If Tarantino didn't exist, Hollywood would have invented him by now. A filmmaker defined by his on-screen influences rather than any surging internal impulse, he's an artist fed by the cultural crackle, tuned into and turned on by the busy flash and flicker of what's in and what's on.
So, coming to his fierce debut, it's no surprise that Reservoir Dogs is big on the derivative. As anybody who's seen The Killing knows. Or City On Fire. Or The Taking Of Pelham One, Two, Three. They're great ingredients, though, and Tarantino's smart-mouth script proceeds to cough all over them. Loudly. With added volume.
Motored by profane, funky, fuck-quacked dialogue, chewed on by a swinging cast, it's a heist-gone-wrong thriller by name, pitch-black comedy by nature and a bucking bronco of audience manipulation. Go on: you name one movie - - just one - - that can make you wince in ice-cold revulsion (that ear slicing) then make you laugh at the twist of a lens (Michael Madsen yelling into said ear).
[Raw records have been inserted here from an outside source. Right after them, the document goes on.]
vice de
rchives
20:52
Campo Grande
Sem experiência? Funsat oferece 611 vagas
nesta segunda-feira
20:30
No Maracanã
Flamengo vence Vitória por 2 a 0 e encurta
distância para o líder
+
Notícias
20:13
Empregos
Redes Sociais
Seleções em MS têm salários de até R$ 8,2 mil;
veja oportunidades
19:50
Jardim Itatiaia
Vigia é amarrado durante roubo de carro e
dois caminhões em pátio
Now the barking's died down over the contentious violence, all that remains is awe: this is, after all, a one-location stageplay so brilliantly composed, so visually dynamic, you can only really watch it in widescreen. Oh - - and just for the record: Joe shoots first. Then Mr White. Then Nice Guy Eddie. Definitely. Ah, crisp DVD slow-mo, how we love you...
DVD Extras:
Jabber-chin Quentin likes to talk. But not on this DVD. The commentary included here is strictly tag-team: cast and crew interviews edited together, the talkers rarely commenting on what you're watching. All of which makes that long-awaited QT yak-track a bit lacking, though he's sharp and fast when he does speak up. You want more. Which leads us to the diamonds stashed elsewhere...Not only is this a comprehensive package, it's a surprising one, too. Tucked in here are neat primer documentaries on film noir (John Boorman on Point Break; Mike Hodges on Get Carter) along with a Dedications&Tributes section on Dogs' many inspirations. There's Corman. There's Godard. And there's One Big Teddy Bear, a homage doc to concrete yob Lawrence Tierney AKA Reservoir Dogs' Joe. If he strikes you as the kind of guy who gargles boulders, well... Madsen recalls a party where Tierney walked through a kitchen wall; Chris Penn shivers over the time Tierney came to his house; and QT nearly had his head watermeloned in a spat during filming (catalyst: "Get your fat fuckin' ass off my fuckin' set!"). It's a terrific extra on a cult American thug, as is the Driving With Eddie Bunker prog.Elsewhere, a retro-Sundance segment places Reservoir Dogs at the centre of Hollywood's pact with the American indies. While participants carp about the fest's inevitable sell-out, QT remains happy-go-cynical ("After two weeks having my dick blown, I win jack fuckin' shit!"). Also included is a good 10 minutes of raw rehearsal test-reels, Buscemi as Pink, Tarantino as White. It's shot like a soap. Buscemi is ace. QT is... er... trying. Which leaves us the deleted scenes, mostly Mr Orange backstory offcuts. Mind you, the best belongs to White, Pink and Nice Guy Eddie on a bad-mouthed, aborted trip to get Orange a nurse (Mr White: "I don't believe you called anybody 'cept some cooze you once fucked who happens to wear orthopaedic shoes"). In addition is a more explicit cut of the ear-slicing scene that convinces you QT really did do the right thing averting the camera's gaze: the gore looks crap.And finally, for once, a trailer worth seeing. God only knows what it's trying to be, but the teaser is so fraudulently corny it's borderline crippling ("SIX PERFECT STRANGERS... ARE TEAMING UP... TO PULL THE PERFECT CRIME!"). First things fuckin' last: go buy.